Published (Updated )
A new study by researchers from the Natural History Museum and City, University of London has analysed the genes involved in snake vision to better understand how their sight evolved.
The research highlights the incredible diversity present in their visual systems – many of which are not known in other vertebrates – and could improve our knowledge of snake origins and the evolution of the vertebrate visual system.
There are approximately 3,500 species of snake spread across all continents, with the exception of Antarctica. Snakes also display a greater ecological diversity than other vertebrates and include species that burrow, glide, are fully aquatic and also those which are active only during the day or night.
This is also reflected in their visual systems, as over time snakes have evolved major differences in how their eyes detect and transmit light. In particular this is seen in the light-sensitive proteins – known as opsins - found in the photoreceptors present in their eyes.
To find out more about how the gene sequences of these opsin proteins and other parts of the visual system have changed over evolutionary time, the team analysed the gene sequences of 69 species of snake from around the world, sampling a wide variety of anatomically distinct species.
Led by researchers at the Natural History Museum, the study – which included Professor Ron Douglas from City, University of London - also looked specifically at how light passed through the lenses in their eyes to further investigate how snake visual evolution occurred.
The researchers found that while the vast majority of snakes have retained three of the visual opsin genes likely to have been present in the ancestral snake - known as rh1, sws1, lws - these have undergone considerable diversification through changes to the their genetic code.
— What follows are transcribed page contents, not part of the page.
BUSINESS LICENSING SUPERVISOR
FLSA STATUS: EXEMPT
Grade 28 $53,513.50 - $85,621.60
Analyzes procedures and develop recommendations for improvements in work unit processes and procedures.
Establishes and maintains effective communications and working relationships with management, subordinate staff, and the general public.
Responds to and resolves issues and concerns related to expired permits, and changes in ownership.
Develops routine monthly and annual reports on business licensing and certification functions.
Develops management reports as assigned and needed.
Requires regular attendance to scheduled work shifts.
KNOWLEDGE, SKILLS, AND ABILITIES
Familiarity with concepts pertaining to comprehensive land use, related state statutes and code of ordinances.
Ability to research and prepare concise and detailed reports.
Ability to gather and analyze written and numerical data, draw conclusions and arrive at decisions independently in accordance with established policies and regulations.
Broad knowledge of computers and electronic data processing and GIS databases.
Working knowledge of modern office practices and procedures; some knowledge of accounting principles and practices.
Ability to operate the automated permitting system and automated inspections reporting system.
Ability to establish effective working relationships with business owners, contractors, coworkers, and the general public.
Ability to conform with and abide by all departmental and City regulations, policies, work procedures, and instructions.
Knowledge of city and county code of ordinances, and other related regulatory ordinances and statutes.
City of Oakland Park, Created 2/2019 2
The team also found that there were changes in the way that some snake eyes transmit light. In particular some species filtered the shorter wavelengths of light towards the blue and ultraviolet ends of the spectrum. This affects the sensitivity of the retina and could be useful for species active at night as it could aid vision in low light conditions. The paper was published in the journal for Molecular Biology and Evolution.
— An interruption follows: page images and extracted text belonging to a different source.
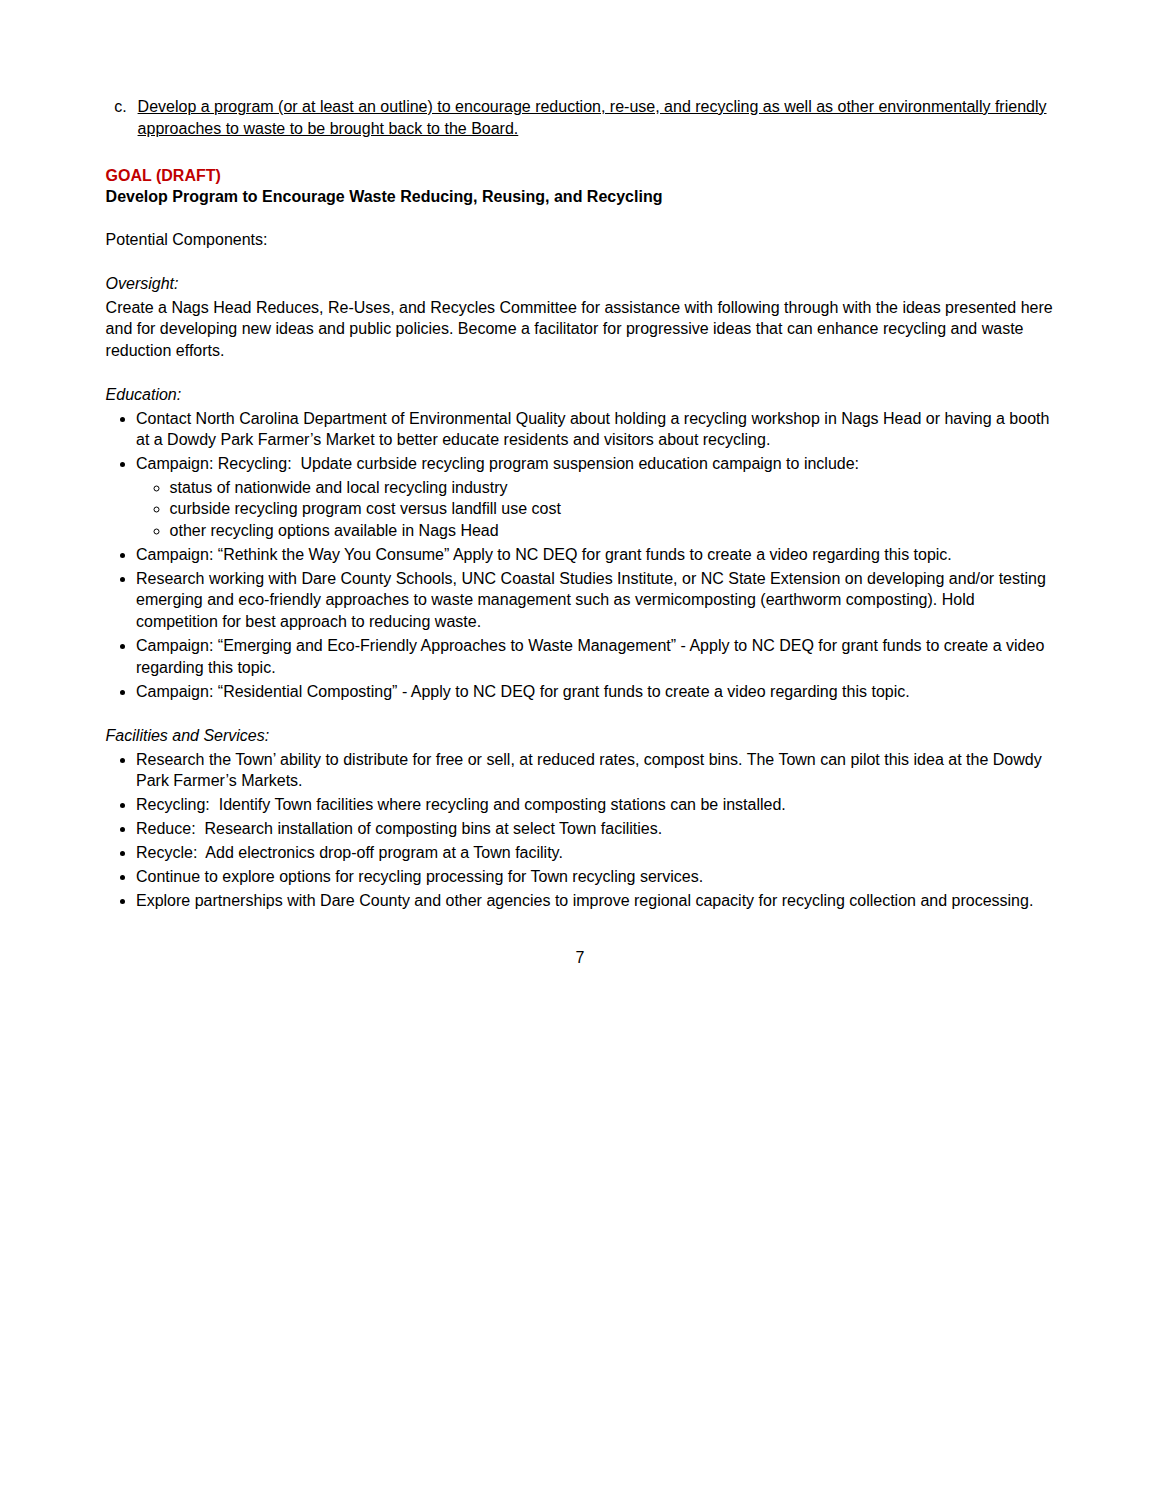Develop a program (or at least an outline) to encourage reduction, re-use, and recycling as well as other environmentally friendly approaches to waste to be brought back to the Board.
GOAL (DRAFT)
Develop Program to Encourage Waste Reducing, Reusing, and Recycling
Potential Components:
Oversight:
Create a Nags Head Reduces, Re-Uses, and Recycles Committee for assistance with following through with the ideas presented here and for developing new ideas and public policies. Become a facilitator for progressive ideas that can enhance recycling and waste reduction efforts.
Education:
Contact North Carolina Department of Environmental Quality about holding a recycling workshop in Nags Head or having a booth at a Dowdy Park Farmer’s Market to better educate residents and visitors about recycling.
Campaign: Recycling: Update curbside recycling program suspension education campaign to include:
status of nationwide and local recycling industry
curbside recycling program cost versus landfill use cost
other recycling options available in Nags Head
Campaign: “Rethink the Way You Consume” Apply to NC DEQ for grant funds to create a video regarding this topic.
Research working with Dare County Schools, UNC Coastal Studies Institute, or NC State Extension on developing and/or testing emerging and eco-friendly approaches to waste management such as vermicomposting (earthworm composting). Hold competition for best approach to reducing waste.
Campaign: “Emerging and Eco-Friendly Approaches to Waste Management” - Apply to NC DEQ for grant funds to create a video regarding this topic.
Campaign: “Residential Composting” - Apply to NC DEQ for grant funds to create a video regarding this topic.
Facilities and Services:
Research the Town’ ability to distribute for free or sell, at reduced rates, compost bins. The Town can pilot this idea at the Dowdy Park Farmer’s Markets.
Recycling: Identify Town facilities where recycling and composting stations can be installed.
Reduce: Research installation of composting bins at select Town facilities.
Recycle: Add electronics drop-off program at a Town facility.
Continue to explore options for recycling processing for Town recycling services.
Explore partnerships with Dare County and other agencies to improve regional capacity for recycling collection and processing.
7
Professor Ron Douglas, from the Department of Optometry and Visual Sciences at City, University of London and an expert in visual systems who contributed data to the study, said:
“The eyes of snakes are one of the most interesting cases of visual adaptation among vertebrates, but for many years they have remained overlooked. What we found in the study is that snakes display remarkable diversity when it comes to their visual systems, and in particular the way that their eyes detect and transmit light. As a result, snakes are clearly an important system for understanding of the evolution of the vertebrate visual system and further research is needed to clarify the role they have played.”